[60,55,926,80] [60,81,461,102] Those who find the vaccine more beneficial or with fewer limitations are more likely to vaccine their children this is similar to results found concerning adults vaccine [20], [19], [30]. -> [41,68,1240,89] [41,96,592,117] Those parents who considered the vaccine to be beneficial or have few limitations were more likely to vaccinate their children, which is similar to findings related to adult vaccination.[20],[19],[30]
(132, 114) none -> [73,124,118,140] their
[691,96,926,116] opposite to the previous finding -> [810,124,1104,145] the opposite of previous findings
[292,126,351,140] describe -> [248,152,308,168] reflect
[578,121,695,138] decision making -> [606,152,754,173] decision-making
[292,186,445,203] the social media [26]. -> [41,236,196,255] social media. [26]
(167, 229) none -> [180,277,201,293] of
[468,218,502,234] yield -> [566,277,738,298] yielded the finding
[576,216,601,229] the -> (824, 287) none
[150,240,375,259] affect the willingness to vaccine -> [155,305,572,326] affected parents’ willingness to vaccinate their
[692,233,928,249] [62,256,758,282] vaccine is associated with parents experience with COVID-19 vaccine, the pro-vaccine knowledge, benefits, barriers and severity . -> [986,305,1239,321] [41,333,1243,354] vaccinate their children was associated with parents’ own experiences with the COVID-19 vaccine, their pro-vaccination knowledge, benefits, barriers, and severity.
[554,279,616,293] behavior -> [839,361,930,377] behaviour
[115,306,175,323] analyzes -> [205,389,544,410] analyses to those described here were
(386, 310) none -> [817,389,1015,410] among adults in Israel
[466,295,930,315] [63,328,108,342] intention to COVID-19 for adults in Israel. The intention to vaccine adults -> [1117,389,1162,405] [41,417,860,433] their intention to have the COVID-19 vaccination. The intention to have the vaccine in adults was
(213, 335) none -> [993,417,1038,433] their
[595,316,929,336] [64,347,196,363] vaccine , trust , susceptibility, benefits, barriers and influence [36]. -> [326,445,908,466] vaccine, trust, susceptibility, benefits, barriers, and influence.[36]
...
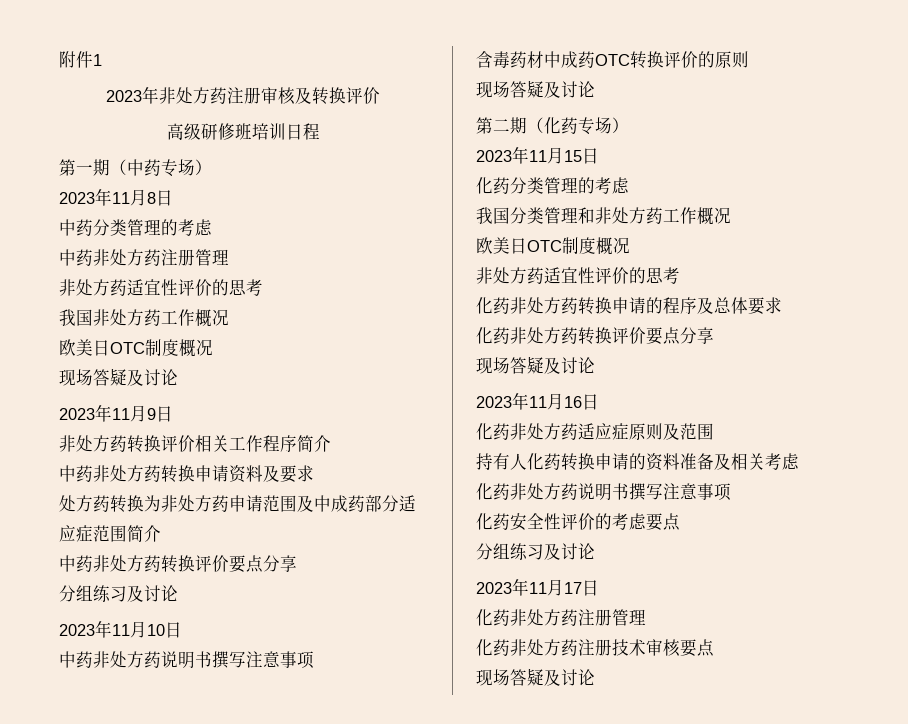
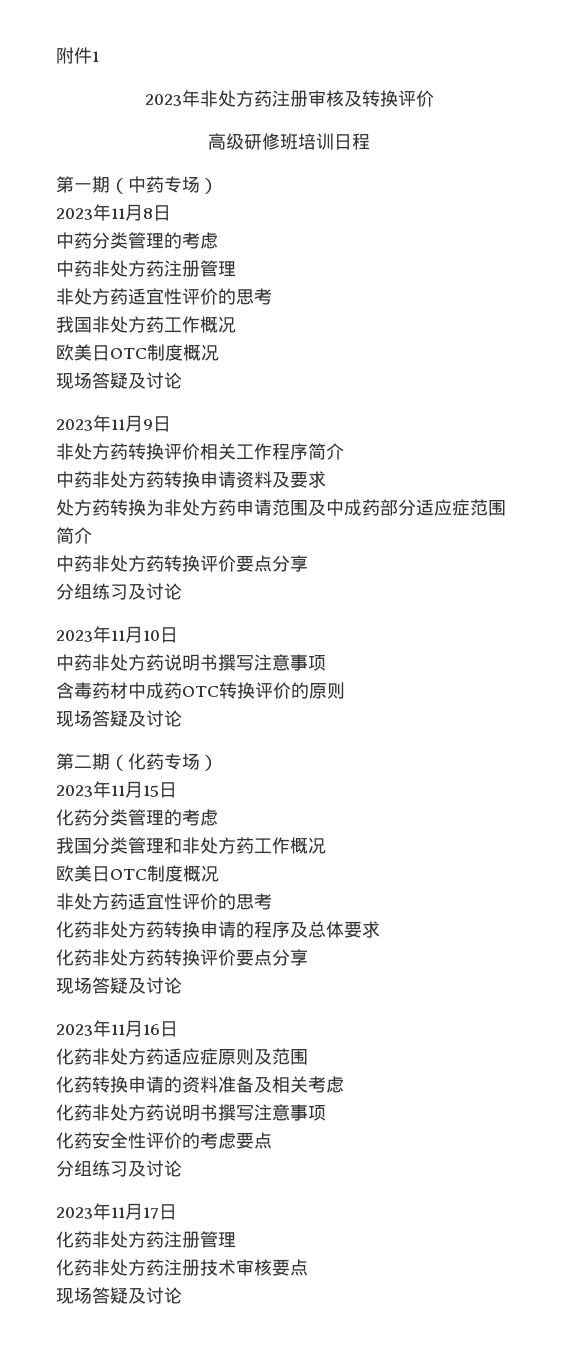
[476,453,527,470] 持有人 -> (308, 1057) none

### Task brief:
A verbatim transcription is needed of the lines above, starting at the line with "[692,233,928,249] [62,256,758,282] vaccine" and ending at the line with "[595,316,929,336] [64,347,196,363] vaccine", both included, and of nothing else.

### Your solution:
[692,233,928,249] [62,256,758,282] vaccine is associated with parents experience with COVID-19 vaccine, the pro-vaccine knowledge, benefits, barriers and severity . -> [986,305,1239,321] [41,333,1243,354] vaccinate their children was associated with parents’ own experiences with the COVID-19 vaccine, their pro-vaccination knowledge, benefits, barriers, and severity.
[554,279,616,293] behavior -> [839,361,930,377] behaviour
[115,306,175,323] analyzes -> [205,389,544,410] analyses to those described here were
(386, 310) none -> [817,389,1015,410] among adults in Israel
[466,295,930,315] [63,328,108,342] intention to COVID-19 for adults in Israel. The intention to vaccine adults -> [1117,389,1162,405] [41,417,860,433] their intention to have the COVID-19 vaccination. The intention to have the vaccine in adults was
(213, 335) none -> [993,417,1038,433] their
[595,316,929,336] [64,347,196,363] vaccine , trust , susceptibility, benefits, barriers and influence [36]. -> [326,445,908,466] vaccine, trust, susceptibility, benefits, barriers, and influence.[36]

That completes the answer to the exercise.